Nine high-ranking San Diego State University officials went on a high-flying, if brief, junket this spring, courtesy of Alaska Airlines. The occasion, on May 31, was an “Inaugural flight for SDSU officials on the SDSU theme painted Alaska Airlines plane,” and the passenger list included vice president for business and financial affairs Sally Roush; School of Communication director Bill Snavely; athletic senior associate John David Wicker; associate athletic director Bob Moosbrugger; head women’s basketball coach Beth Burns; chief communications officer, university relations, Jack Beresford; and university controller Lorretta Leavitt. The “flight circling San Diego County,” plus meals, was valued at $1215, according to a disclosure statement posted on the university’s website.
“We’re proud to add San Diego State University’s bold colors to our fleet of university planes and especially pleased that this aircraft represents our first California school,” said Joe Sprague, Alaska Airlines’ vice president of marketing, in a news release, which mentioned that the plane was painted at no cost to SDSU. “We hope the Aztec plane will bring smiles to our passengers and be a source of pride for SDSU students, alumni and faculty for years to come as we fly it throughout our regional route network.”
The release added, “In conjunction with the SDSU plane’s unveiling, Alaska Airlines is starting new nonstop daily service from San Diego to Fresno/Yosemite, Monterey and Santa Rosa/Sonoma County on June 4 and 5.”

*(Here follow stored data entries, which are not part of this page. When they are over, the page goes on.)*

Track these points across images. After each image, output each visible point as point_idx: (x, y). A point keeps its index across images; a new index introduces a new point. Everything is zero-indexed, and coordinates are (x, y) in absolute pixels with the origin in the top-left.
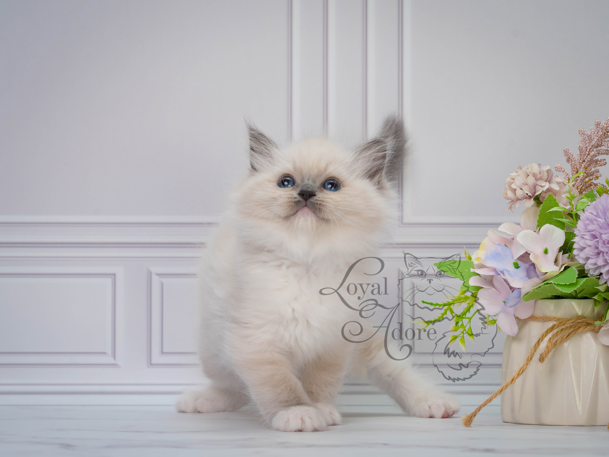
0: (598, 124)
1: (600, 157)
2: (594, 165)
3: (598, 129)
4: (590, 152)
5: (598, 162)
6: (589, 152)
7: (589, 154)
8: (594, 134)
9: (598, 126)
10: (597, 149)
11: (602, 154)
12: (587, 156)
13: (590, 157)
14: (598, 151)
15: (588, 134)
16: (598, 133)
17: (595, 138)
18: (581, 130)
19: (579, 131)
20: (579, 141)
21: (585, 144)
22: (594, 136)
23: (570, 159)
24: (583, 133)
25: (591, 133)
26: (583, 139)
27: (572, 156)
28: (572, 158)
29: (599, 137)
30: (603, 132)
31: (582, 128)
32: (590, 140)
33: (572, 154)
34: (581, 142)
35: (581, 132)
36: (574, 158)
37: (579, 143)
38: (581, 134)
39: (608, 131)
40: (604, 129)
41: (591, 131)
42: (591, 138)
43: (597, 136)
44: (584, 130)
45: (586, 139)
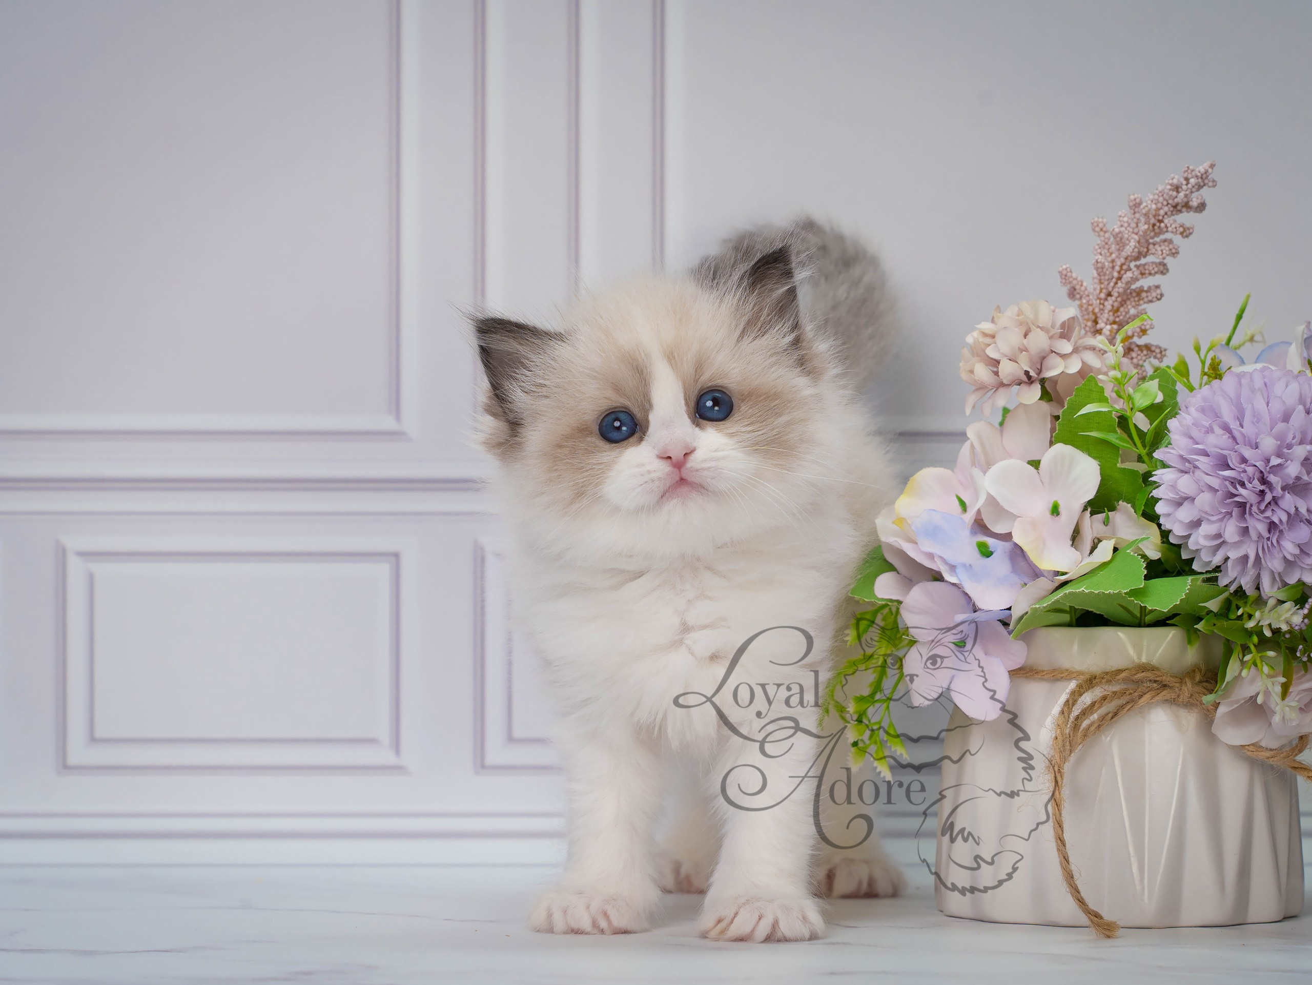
0: (1136, 206)
1: (1145, 283)
2: (1134, 301)
3: (1137, 215)
4: (1123, 272)
5: (1144, 295)
6: (1119, 272)
7: (1120, 278)
8: (1128, 228)
9: (1136, 210)
10: (1139, 263)
11: (1150, 274)
12: (1116, 283)
13: (1123, 285)
14: (1141, 268)
15: (1113, 230)
16: (1137, 226)
17: (1133, 238)
18: (1096, 222)
19: (1092, 224)
20: (1094, 247)
21: (1108, 254)
22: (1130, 234)
23: (1075, 293)
24: (1101, 230)
25: (1122, 226)
26: (1104, 243)
27: (1080, 283)
28: (1080, 289)
29: (1141, 235)
30: (1149, 222)
31: (1098, 218)
32: (1121, 245)
33: (1079, 278)
34: (1099, 251)
35: (1098, 226)
36: (1086, 289)
37: (1095, 252)
38: (1098, 232)
39: (1161, 218)
40: (1151, 216)
41: (1119, 223)
42: (1121, 239)
43: (1137, 234)
44: (1105, 220)
45: (1109, 243)
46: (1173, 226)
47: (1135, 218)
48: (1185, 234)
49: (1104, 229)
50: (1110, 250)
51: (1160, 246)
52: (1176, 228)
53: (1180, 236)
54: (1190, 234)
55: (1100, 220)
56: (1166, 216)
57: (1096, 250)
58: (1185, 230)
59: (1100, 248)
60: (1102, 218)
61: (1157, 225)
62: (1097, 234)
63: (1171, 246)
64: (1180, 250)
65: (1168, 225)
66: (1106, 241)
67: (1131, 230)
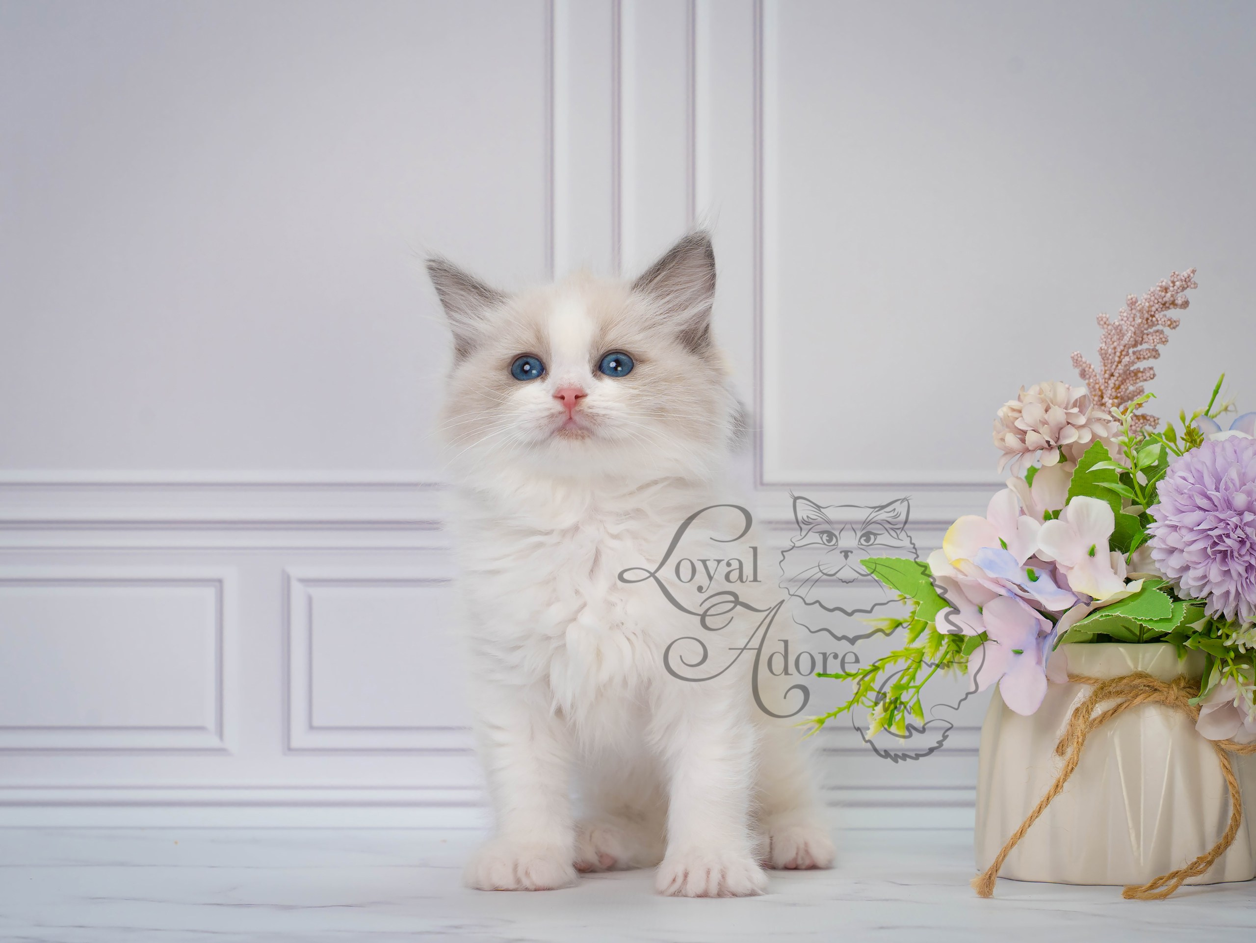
0: (1132, 304)
1: (1141, 365)
2: (1133, 380)
3: (1134, 311)
4: (1122, 357)
5: (1140, 375)
6: (1119, 357)
7: (1120, 362)
8: (1127, 322)
9: (1133, 307)
10: (1135, 349)
11: (1145, 358)
12: (1117, 366)
13: (1123, 368)
14: (1137, 354)
15: (1114, 323)
16: (1134, 320)
17: (1130, 330)
18: (1101, 317)
19: (1098, 319)
20: (1101, 337)
21: (1111, 343)
22: (1128, 326)
23: (1085, 373)
24: (1105, 323)
25: (1122, 320)
26: (1107, 334)
27: (1088, 366)
28: (1089, 371)
29: (1136, 328)
30: (1143, 316)
31: (1103, 314)
32: (1121, 335)
33: (1088, 362)
34: (1104, 340)
35: (1102, 320)
36: (1093, 371)
37: (1102, 341)
38: (1103, 325)
39: (1153, 313)
40: (1145, 312)
41: (1120, 317)
42: (1120, 331)
43: (1133, 326)
44: (1108, 316)
45: (1112, 334)
46: (1163, 320)
47: (1132, 313)
48: (1172, 326)
49: (1107, 323)
50: (1113, 340)
51: (1152, 336)
52: (1165, 321)
53: (1168, 328)
54: (1177, 326)
55: (1104, 315)
56: (1157, 312)
57: (1102, 339)
58: (1172, 323)
59: (1105, 338)
60: (1106, 314)
61: (1149, 319)
62: (1101, 326)
63: (1161, 336)
64: (1168, 338)
65: (1159, 319)
66: (1109, 332)
67: (1129, 323)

More free traveling was done by San Diego State business-school dean Michael Cunningham, say the SDSU travel disclosures. He caught a $525 one-way flight from McClellan-Palomar Airport to New York last September 7, courtesy of beer distributor and new Padres owner Ron Fowler. Under the line “Provide a specific description of the nature and use of the payment for official agency business,” the reporting form, dated this June 1, was blank.
Cunningham also traveled round-trip from Palomar to Ocala, Florida, from February 26 to 29 of this year. The cost of the flight, $2000, along with lodging of $237 and meal expenses of $164, was covered by Leonard Lavin of Ocala, according to an undated disclosure report signed by SDSU vice president Mary Ruth Carleton. As in the case of the New York trip, the purpose for the journey was omitted from the form.
Lavin, 92, founded the Alberto-Culver Company, maker of Alberto VO5 shampoo, and now races horses and endows universities, among other endeavors. This May, SDSU awarded Lavin an honorary degree for funding the school’s Lavin Entrepreneur Program, “which provides individual mentoring” for upper-division students, according to the university’s website.